Le 25 février 1791, Vincent Ogé, Jean-Baptiste Chavannes, vingt-et-un (21) de leurs compagnons et treize autres (13) combattants pour l'égalité politique avec les colons blancs, sont condamnés respectivement au supplice de la roue, à la pendaison et aux galères. Deux jours plus tard, un autre combattant est brûlé vif sur la place d'Armes.
En novembre 1791, la tête de Dutty Boukman, l'initiateur du Congrès de Bois-Caïman, et le cadavre du père Philémon de la paroisse de Limbé, aumônier dans l'armée de Biassou, sont exposée sur la place d'Armes du Cap avec l'inscription "tête de Boukman, chef des révoltés".
Toujours en 1791, pendant la révolte générale des esclaves, vingt à trente prisonniers noirs sont brulés ou pendus chaque jour sur la place d'Armes du Cap. En revanche, en août 1793, incapable de rétablir l'esclavage dans le Nord de Saint-Domingue, Sonthonax se trouve dans l'obligation historique de proclamer la liberté générale des esclaves depuis la place d'Armes du Cap.

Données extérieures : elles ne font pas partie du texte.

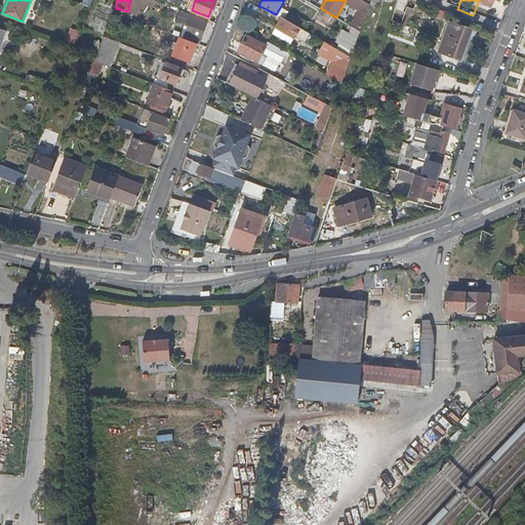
[(199,41),(207,21),(193,15),(179,10),(177,16),(186,19),(184,26),(186,26),(182,38),(196,43),(197,40),(199,41)]
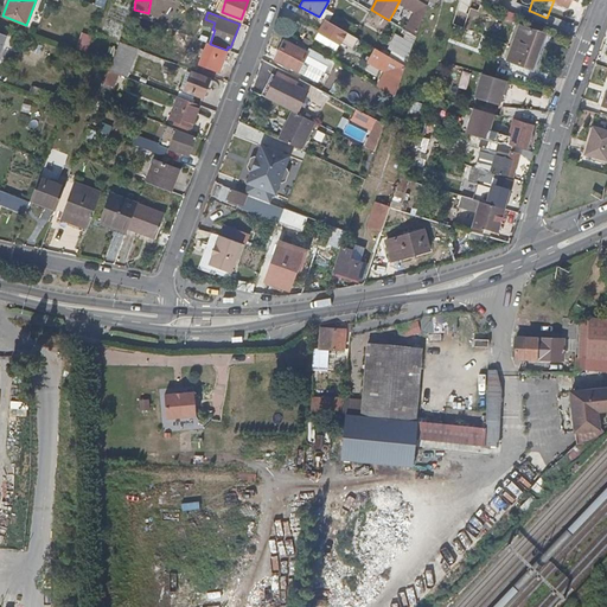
[(352,36),(325,20),(318,32),(339,44),(340,42),(346,45),(352,36)]
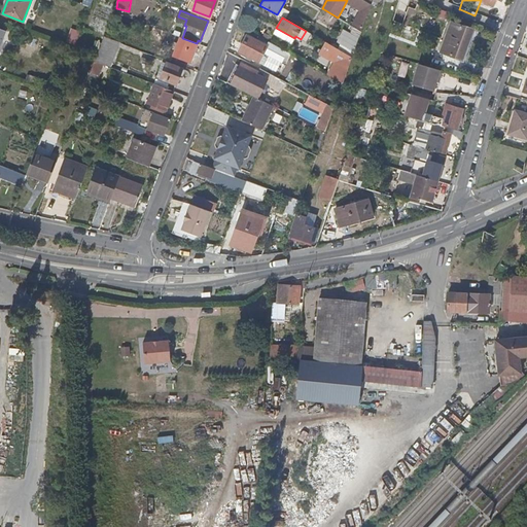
[(461,60),(472,31),(453,24),(442,53),(461,60)]
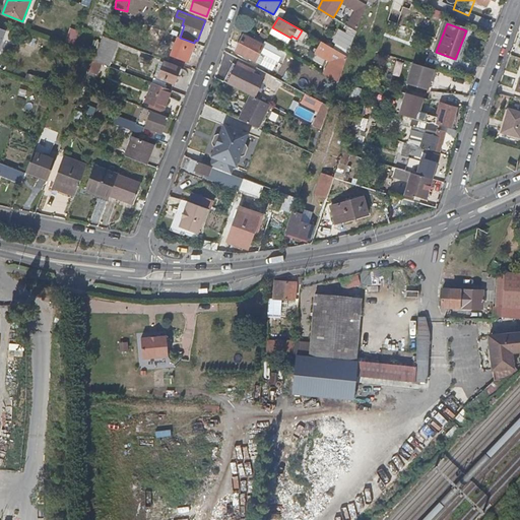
[(354,36),(356,30),(348,26),(346,30),(354,36)]
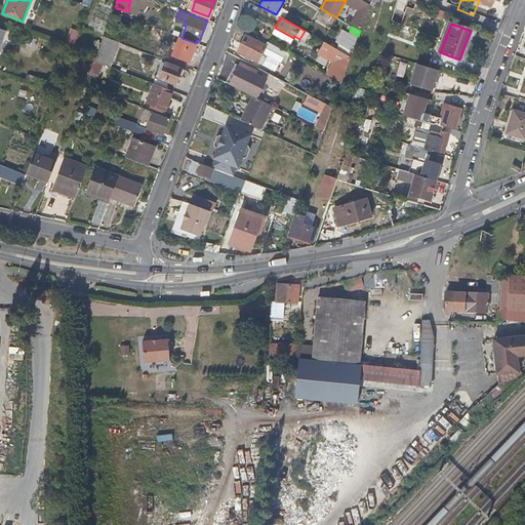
[(293,38),(275,28),(272,33),(290,44),(293,38)]
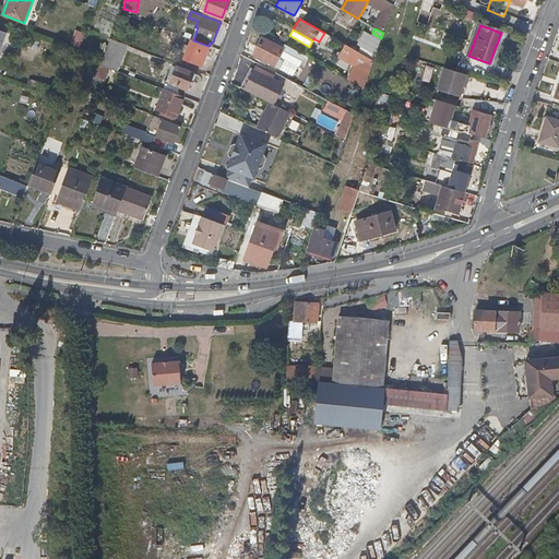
[(373,60),(380,40),(365,32),(358,45),(360,47),(358,51),(373,60)]
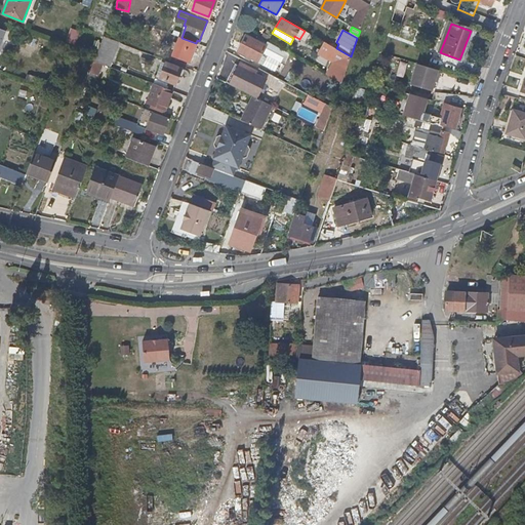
[(257,62),(266,46),(246,35),(237,50),(257,62)]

En revanche, réaménagée en 2002, en prélude à la célébration du bicentenaire de l'indépendance nationale, la place d'Armes du Cap-Haïtien est très fréquentée par les Capois recherchant loisirs et détentes. Elle est aussi le lieu des débats informels en plein air entre politiciens, étudiants et militants. En 2018, sous les yeux de ses parents, on a vu un enfant haïtien qui s'apprêtait à saluer l'Empereur Jean-Jacques Dessalines. Mieux encore, le 10 août 2019, la place d'Armes du Cap-Haïtien a reçu un évènement culturel et touristique tout particulier: Dîner En Blanc (DEB2019).
Pour études complémentaires, PROFILE AYITI vous recommande "Médéric-Louis-Élie Moreau de Saint-Rémy, Description de la partie française de l'Isle de Saint-Domingue, tome I, 1797; Beaubrun Ardouin, Étude sur l'histoire d'Haïti, tome IV, 1853; Terry Rey, The priest and the propheters: Abbé Ouvrière, Romaine Rivière, and the Revolutionary Atlantic World, Oxford University Press 2017."